Garut, Jabarwartanusa.id | Seorang pegawai aparatu sipil negara (ASN) dinas perhubungan Garut diketahui terima uang untuk rekrutmen tenaga kerja dari salah satu warga yang ingin menjadi pegawai staf dinas perhubungan kabupaten Garut.
Diketahui korban yang berinisial A dimintai uang senilai Rp 13jt agar Sodara A bisa masuk bekerja di dinas perhubungan.
Aef salah satu penerima uang yang bekerja di dinas perhubungan kabupaten Garut diketahui telah menerima uang dari Sodara Korban dengan beberapa tahap tahap satu sebesar Rp 6.500.000 dan tahap ke dua Rp 6.500.000. dari dengan hal tersebut Sodara Aef telah menerima uang sebesar Rp 13.000.000.
Namun meski hal ini telah diketahui oleh Sekdis dan dinas perhubungan kabupaten Garut Aef masih tetap bebas, melakukan kegiatan seperti biasanya.
Sedangkan dalam Peraturan yang Mengatur GratifikasiPasal 12B ayat (1) UU No.31/1999 jo UU No. 20/2001, berbunyi ” lSetiap gratifikasi kepada pegawai negeri atau penyelenggara negara dianggap pemberian suap, apabila berhubungan dengan jabatannya dan berlawanan dengan kewajiban atau tugasnya”.

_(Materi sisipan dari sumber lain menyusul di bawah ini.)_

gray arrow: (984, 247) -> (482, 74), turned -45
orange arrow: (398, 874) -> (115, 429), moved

Adapun Penjelasan Aturan Hukum Pasal 12 UU No. 20/2001: Didenda dengan pidana penjara seumur hidup atau penjara paling singkat 4 tahun dan paling lama 20 tahun dan pidana denda paling sedikit Rp 200 juta dan paling banyak Rp 1 miliar.

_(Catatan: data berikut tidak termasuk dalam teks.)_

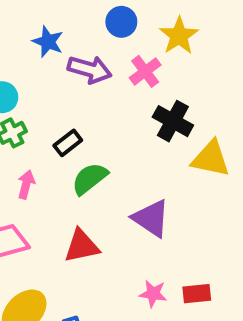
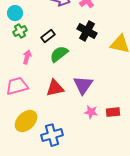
black cross: (173, 121) -> (87, 31), moved
purple triangle: (151, 218) -> (83, 85), moved, turned 30

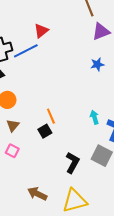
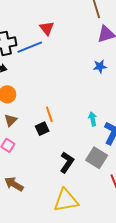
red triangle: (41, 31) -> (47, 28), turned -35
brown arrow: (37, 194) -> (14, 184), moved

Saat ditemui dikantornya Sekdis dinas perhubungan kabupaten Garut Bambang Menuturkan “kami sempat kedatangan korban kekantor kami terkait hal tersebut namun korban tidak mau melaporkan secara tertulis, jadi dirinya hanya menekankan kepada bawahannya (Aef) untuk segera berkomitmen mengembalikan uang korban,” tuturnya.
Sudah 6 bulan kasus ini telah terjadi namun belum juga ada titik temu dan solusi dari pihak Aef dan dinas perhubungan kabupaten Garut, begitupun dari pimpinan dishub yang tak bisa mempasikitasi menghadirkan Sodara Aef secara langsung terkait kasus ini yang di sinyali masuk dalam ranah gratifikasi atau pungli.
Pasal 23 UU Tipikor tersebut merujuk pula pada Pasal 421 Kitab Undang-Undang Hukum Pidana (“KUHP”)yang berbunyi:
“Seorang pejabat yang menyalahgunakan kekuasaan memaksa seseorang untuk melakukan, tidak melakukan atau membiarkan sesuatu, diancam dengan pidana penjara paling lama dua tahun delapan bulan.”